(Data to use):
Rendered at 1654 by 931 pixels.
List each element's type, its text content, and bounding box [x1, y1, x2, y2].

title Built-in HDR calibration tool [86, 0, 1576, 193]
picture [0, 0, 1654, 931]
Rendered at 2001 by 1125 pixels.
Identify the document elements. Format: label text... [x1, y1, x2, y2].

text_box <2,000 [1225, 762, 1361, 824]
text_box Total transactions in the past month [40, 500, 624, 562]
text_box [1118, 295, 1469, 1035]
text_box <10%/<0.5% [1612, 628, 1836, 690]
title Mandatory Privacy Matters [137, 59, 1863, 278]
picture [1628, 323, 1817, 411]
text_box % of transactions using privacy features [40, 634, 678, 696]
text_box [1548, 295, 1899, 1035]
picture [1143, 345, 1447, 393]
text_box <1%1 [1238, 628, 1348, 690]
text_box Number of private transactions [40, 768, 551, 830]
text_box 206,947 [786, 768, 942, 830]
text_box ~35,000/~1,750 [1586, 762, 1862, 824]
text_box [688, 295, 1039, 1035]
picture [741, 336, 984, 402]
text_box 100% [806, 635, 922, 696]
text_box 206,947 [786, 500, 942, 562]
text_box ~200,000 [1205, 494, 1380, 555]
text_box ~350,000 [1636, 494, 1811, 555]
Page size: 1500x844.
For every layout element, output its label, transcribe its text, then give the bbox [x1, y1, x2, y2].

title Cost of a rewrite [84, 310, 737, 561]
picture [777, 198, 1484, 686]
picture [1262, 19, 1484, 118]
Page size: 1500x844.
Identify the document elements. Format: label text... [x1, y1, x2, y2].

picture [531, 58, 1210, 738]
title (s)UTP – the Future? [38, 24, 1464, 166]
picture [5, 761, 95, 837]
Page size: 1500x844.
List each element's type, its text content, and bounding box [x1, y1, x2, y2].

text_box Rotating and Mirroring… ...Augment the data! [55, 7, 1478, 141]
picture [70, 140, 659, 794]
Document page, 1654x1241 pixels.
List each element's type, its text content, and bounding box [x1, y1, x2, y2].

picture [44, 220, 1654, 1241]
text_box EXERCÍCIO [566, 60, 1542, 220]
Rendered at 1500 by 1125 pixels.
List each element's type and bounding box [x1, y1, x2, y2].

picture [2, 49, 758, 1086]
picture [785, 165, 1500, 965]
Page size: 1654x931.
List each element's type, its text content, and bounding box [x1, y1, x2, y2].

(Work to complete):
Please convert the stretch from the line containing "Document page, 1654x1241 pixels." through the end of the records into a JSON list of strings, one string per line, leaving out blank lines.

(Correct answer):
[
  "Document page, 1654x1241 pixels.",
  "List each element's type, its text content, and bounding box [x1, y1, x2, y2].",
  "picture [44, 220, 1654, 1241]",
  "text_box EXERCÍCIO [566, 60, 1542, 220]",
  "Rendered at 1500 by 1125 pixels.",
  "List each element's type and bounding box [x1, y1, x2, y2].",
  "picture [2, 49, 758, 1086]",
  "picture [785, 165, 1500, 965]",
  "Page size: 1654x931.",
  "List each element's type, its text content, and bounding box [x1, y1, x2, y2]."
]